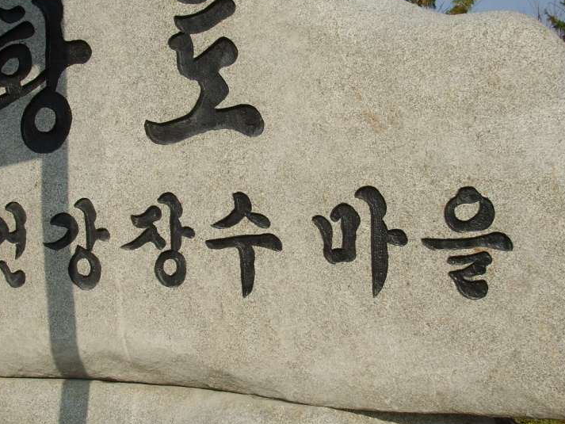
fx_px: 914
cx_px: 235
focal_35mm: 56
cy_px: 216
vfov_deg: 26.1
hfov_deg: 34.3
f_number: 6.3
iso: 50
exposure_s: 1/350
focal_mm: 6.6
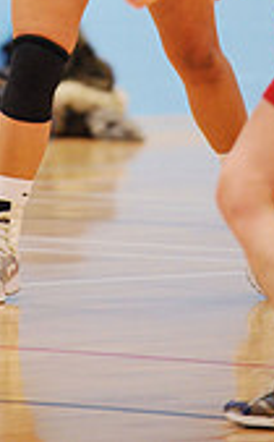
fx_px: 6515
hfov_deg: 2.4
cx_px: -9
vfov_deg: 3.9
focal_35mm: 543
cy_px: -144
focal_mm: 200
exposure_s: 1/400
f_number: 2.8
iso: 5000
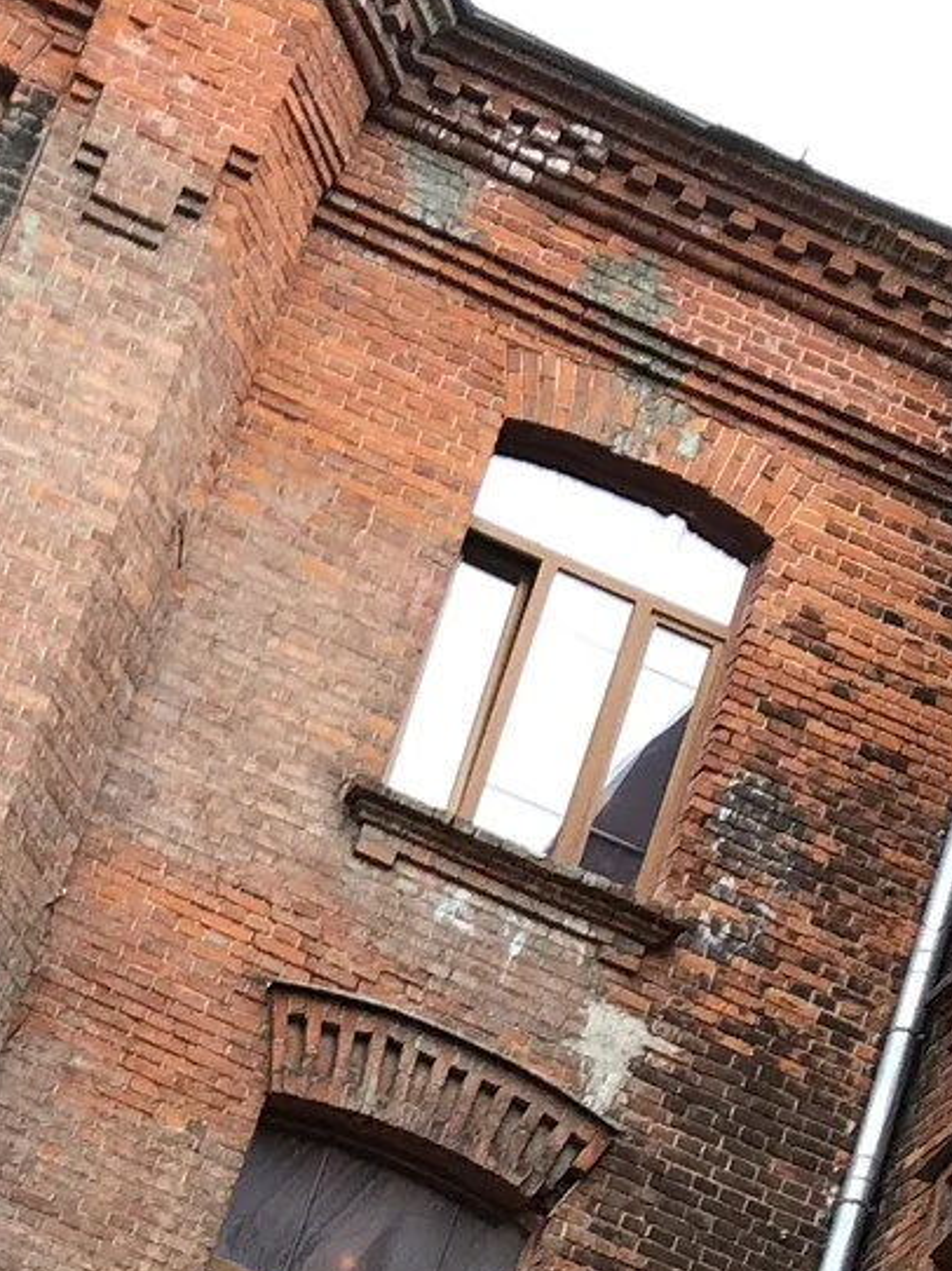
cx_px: -673
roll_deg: -22.2
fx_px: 4551
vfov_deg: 14.8
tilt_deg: +20.0
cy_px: 1867
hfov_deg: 11.2
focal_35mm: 124
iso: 25
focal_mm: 4
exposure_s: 1/100
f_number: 1.8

• • • • •

— What you are asked to do —
Each line from the one containing "cy_px: -144" through the last line of the entries above is to be extracted exactly. Pictures are not part of the copy.

— Answer to this problem —
cy_px: -144
focal_mm: 200
exposure_s: 1/400
f_number: 2.8
iso: 5000
cx_px: -673
roll_deg: -22.2
fx_px: 4551
vfov_deg: 14.8
tilt_deg: +20.0
cy_px: 1867
hfov_deg: 11.2
focal_35mm: 124
iso: 25
focal_mm: 4
exposure_s: 1/100
f_number: 1.8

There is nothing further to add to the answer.